If I write a Dart script that overwrites itself while running and then calls Isolate.spawn I can see it running the new version of the file I wrote, which is not the same code as the calling isolate is running.
Am I correct to assume this is a memory optimization to avoid keeping parse state that we don't need and therefore needing to reread the original file? This does incur a heavy performance penalty when running the original script from source.
The documentation is correct, the implementation is not correct. This has been an old bug against the VM that has not been addressed (see the issues that @nex3 points to above).

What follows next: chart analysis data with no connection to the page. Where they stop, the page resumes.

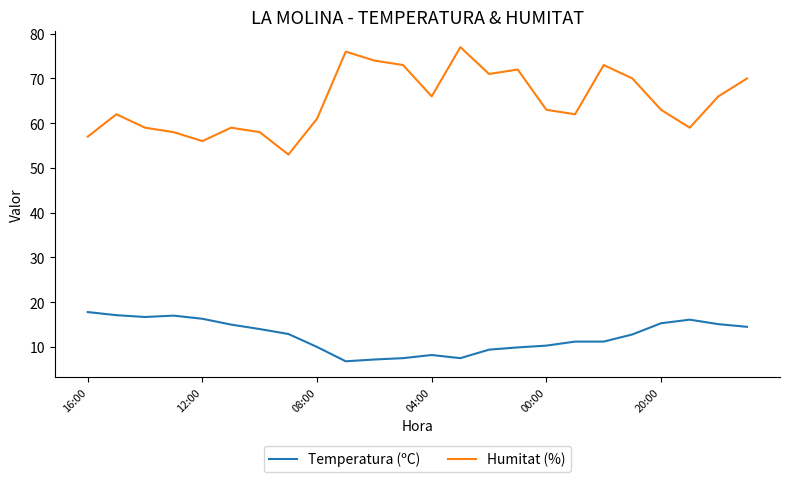

What are all the series names shown in the legend?

Temperatura (ºC), Humitat (%)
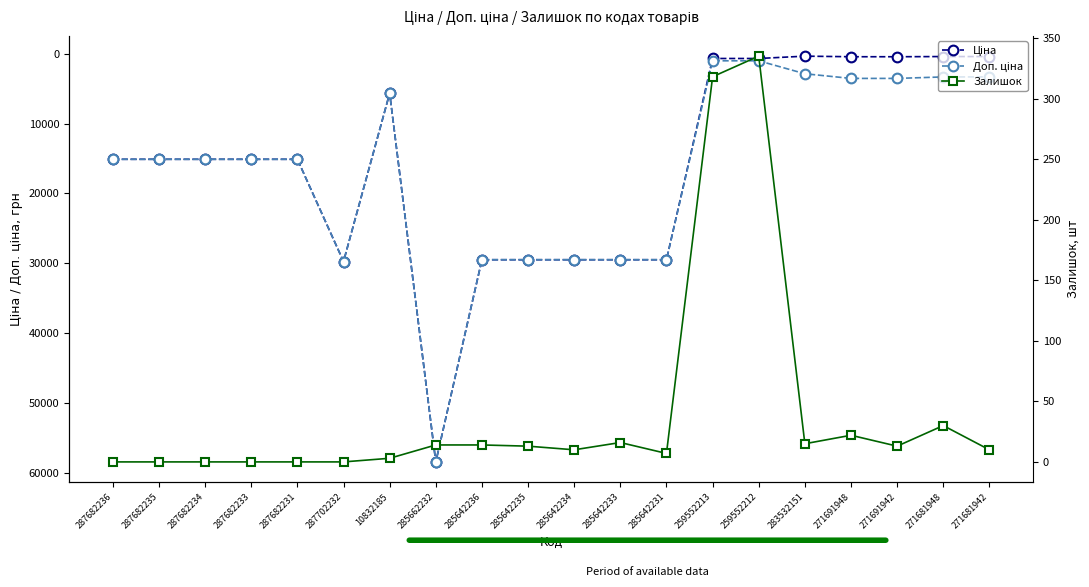

True or false: Ціна and Доп. ціна intersect in this chart.

False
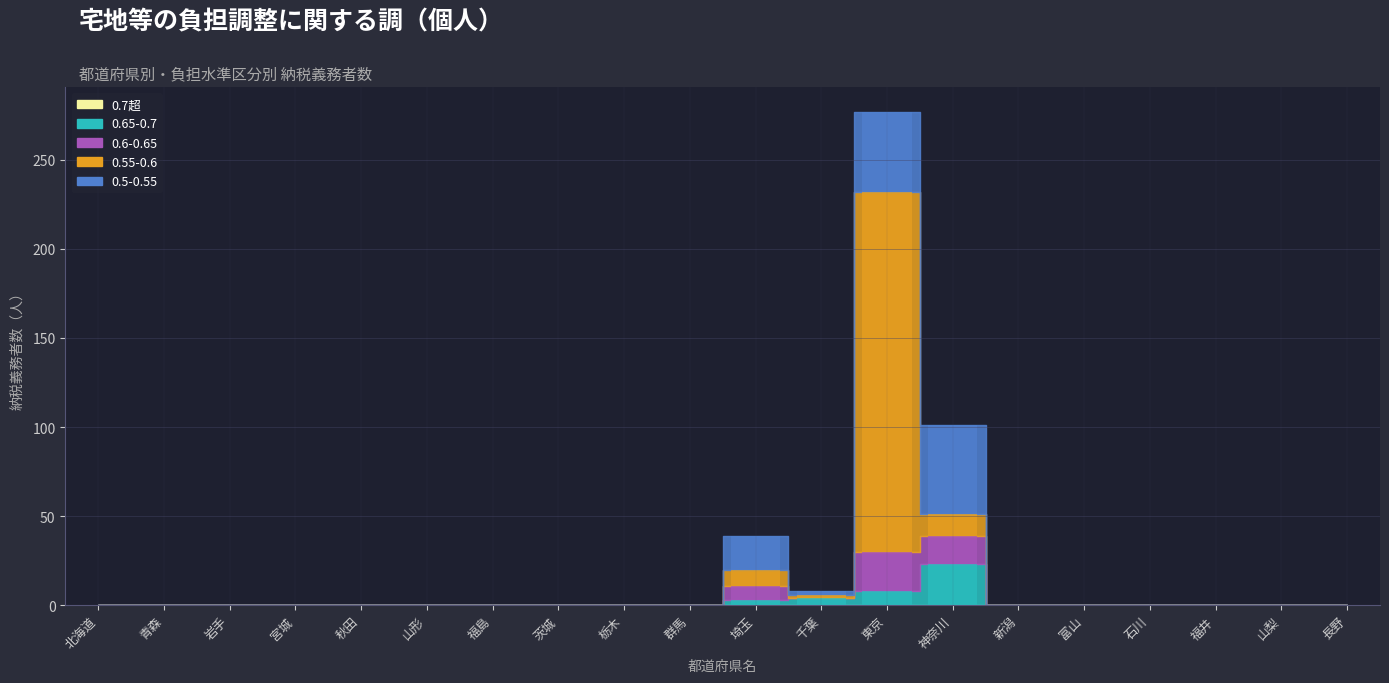

At 千葉, list the series in order from largest to smallest.

0.65-0.7, 0.55-0.6, 0.5-0.55, 0.6-0.65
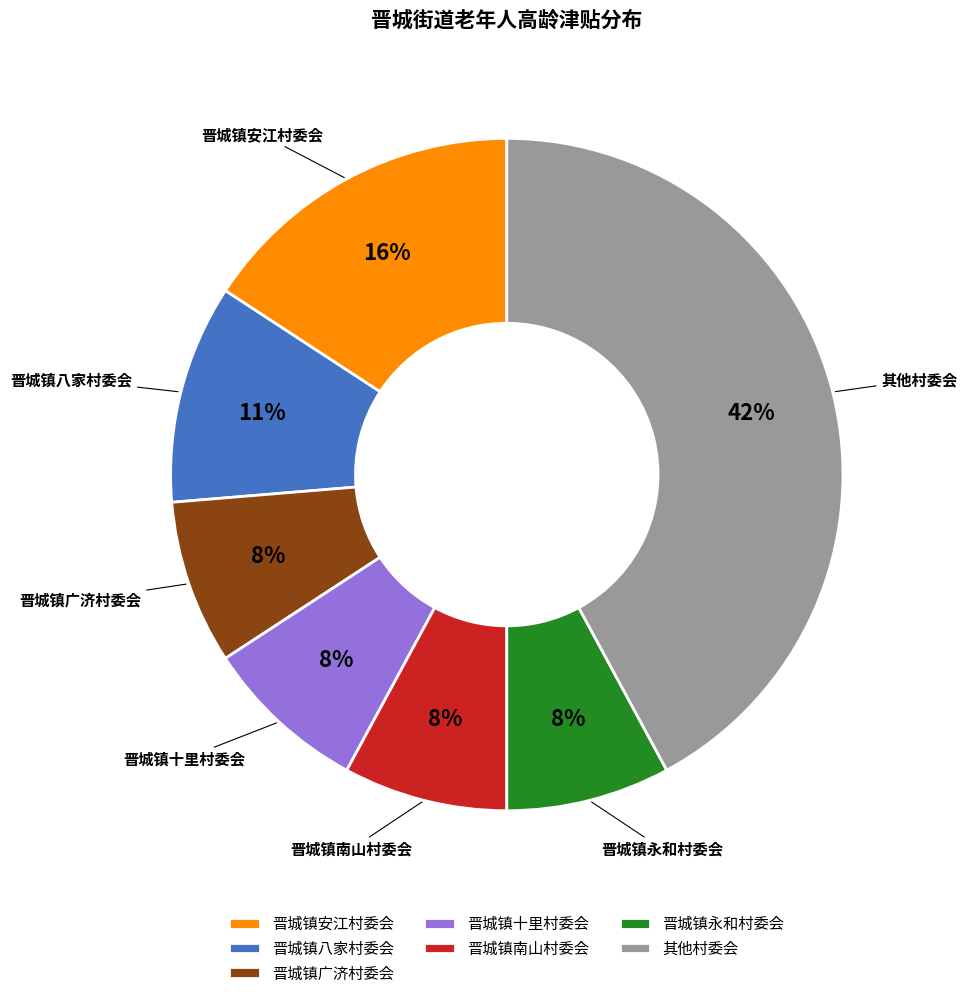

To the nearest percent, what percentage of the pie is 晋城镇永和村委会?

8%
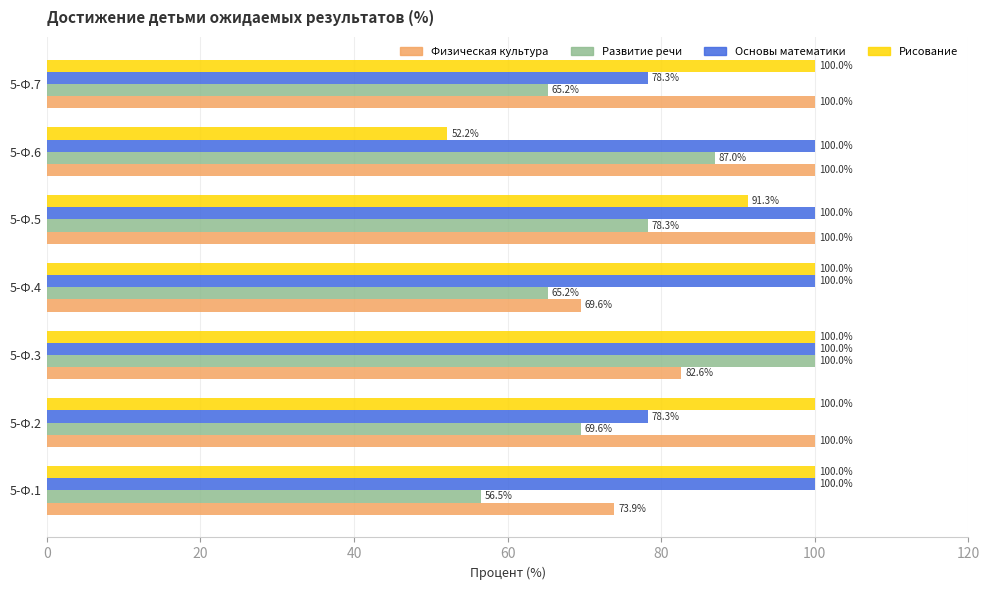

The Основы математики series shows 48.0 at 5-Ф.5. True or false?

False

"In the special circumstances when two isolates share the same code and are running in the same process (e.g. isolates created via Isolate.spawn), it is also possible to send object instances (which would be copied in the process). This is currently only supported by the dartvm. For now, the dart2js compiler only supports the restricted messages described above"
This dictates that isolates spawned using Isolate.spawn should share the same code.
@a-siva - will we have the resources to fix the implementation soon? If not, should we add a note to the doc calling out the bug on the VM? As it stands with the documentation it's very confusing.
This also came up in https://github.com/dart-lang/sdk/issues/31698
I'm working on fixing this right now.